Pela lei, Antônio Augusto pode exercer a advocacia privada, porque entrou na carreira antes da Constituição de 1988. Ele é procurador da República desde 1982. A Anaconda identificou processos em que ele, "ostensiva ou dissimuladamente, atuou contra os interesses da União ou da Fazenda Nacional", o que é vedado.
Mesmo residindo em Brasília, Antônio Augusto advoga em São Paulo. Documentos e outras gravações da polícia revelam que ele é sócio do escritório de Passarelli, onde ocupa três das oito salas, o que foi confirmado, em interrogatório na Justiça Federal, pelo próprio Rodriguez.

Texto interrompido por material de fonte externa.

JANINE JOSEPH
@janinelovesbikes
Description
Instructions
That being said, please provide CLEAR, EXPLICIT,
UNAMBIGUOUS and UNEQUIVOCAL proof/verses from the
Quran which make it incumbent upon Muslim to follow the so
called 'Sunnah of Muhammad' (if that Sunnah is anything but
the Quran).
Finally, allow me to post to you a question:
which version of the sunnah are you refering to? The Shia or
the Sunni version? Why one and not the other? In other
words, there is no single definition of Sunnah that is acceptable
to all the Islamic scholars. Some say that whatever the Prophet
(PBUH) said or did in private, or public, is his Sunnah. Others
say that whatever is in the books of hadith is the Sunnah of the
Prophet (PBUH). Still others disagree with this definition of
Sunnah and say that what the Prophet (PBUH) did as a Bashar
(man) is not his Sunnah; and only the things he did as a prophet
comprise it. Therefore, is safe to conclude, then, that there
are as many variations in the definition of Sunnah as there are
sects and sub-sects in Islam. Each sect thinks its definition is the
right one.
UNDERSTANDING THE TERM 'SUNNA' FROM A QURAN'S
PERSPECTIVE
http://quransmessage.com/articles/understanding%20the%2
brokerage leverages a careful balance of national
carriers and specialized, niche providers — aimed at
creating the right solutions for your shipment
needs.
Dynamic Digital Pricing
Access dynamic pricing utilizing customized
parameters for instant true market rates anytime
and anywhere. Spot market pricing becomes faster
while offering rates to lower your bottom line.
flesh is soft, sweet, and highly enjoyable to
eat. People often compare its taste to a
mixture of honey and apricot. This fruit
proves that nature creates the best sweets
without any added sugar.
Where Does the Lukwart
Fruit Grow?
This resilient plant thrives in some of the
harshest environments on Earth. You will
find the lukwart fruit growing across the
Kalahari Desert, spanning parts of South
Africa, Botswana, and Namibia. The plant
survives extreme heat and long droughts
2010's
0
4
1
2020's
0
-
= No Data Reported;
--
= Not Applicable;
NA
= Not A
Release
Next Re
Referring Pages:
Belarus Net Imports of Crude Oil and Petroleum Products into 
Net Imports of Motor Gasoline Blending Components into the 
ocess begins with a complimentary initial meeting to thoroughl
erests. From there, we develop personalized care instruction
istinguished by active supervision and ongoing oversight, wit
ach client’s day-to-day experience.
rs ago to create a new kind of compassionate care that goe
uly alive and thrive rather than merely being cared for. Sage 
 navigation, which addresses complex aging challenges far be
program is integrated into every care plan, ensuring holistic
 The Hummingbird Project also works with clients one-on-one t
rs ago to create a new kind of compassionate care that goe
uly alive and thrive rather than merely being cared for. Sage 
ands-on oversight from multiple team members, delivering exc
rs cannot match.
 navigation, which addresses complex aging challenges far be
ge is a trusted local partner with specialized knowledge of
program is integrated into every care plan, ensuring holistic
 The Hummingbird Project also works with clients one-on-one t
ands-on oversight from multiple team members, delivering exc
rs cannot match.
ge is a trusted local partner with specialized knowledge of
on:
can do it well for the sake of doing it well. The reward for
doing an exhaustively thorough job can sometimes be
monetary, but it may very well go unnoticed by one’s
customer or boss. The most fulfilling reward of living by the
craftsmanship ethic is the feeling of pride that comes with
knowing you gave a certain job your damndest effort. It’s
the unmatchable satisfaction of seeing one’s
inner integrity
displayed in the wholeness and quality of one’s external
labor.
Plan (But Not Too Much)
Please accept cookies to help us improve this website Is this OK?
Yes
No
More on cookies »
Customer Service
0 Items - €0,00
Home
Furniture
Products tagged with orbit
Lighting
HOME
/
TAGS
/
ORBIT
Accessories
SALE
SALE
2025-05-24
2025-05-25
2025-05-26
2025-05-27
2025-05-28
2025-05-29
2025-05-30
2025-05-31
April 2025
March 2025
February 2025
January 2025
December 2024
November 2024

Ainda segundo a PF, Antônio Augusto "é integrante da citada "banca de advogados", participando dos lucros do escritório".
O relatório da PF cita que ele está "cadastrado no banco de dados do escritório como um dos advogados contratados" e que era "advogado nas horas vagas ou subprocurador-geral da República quando os interesses da organização criminosa recomendavam".
A Operação Anaconda registra que Rodriguez teria vendido uma Mercedes ML blindada, ano 98, a Antônio Augusto, por R$ 150 mil. O veículo estaria em nome de Lisandra, a secretária do policial.
Em minuta de um instrumento particular de confissão de dívida, achada pela PF no escritório de advocacia, documento não assinado, o subprocurador reconhece dever US$ 66,5 mil ao policial. Antônio Augusto disse anteriormente que tinha dívida com Rodriguez por compra de veículos.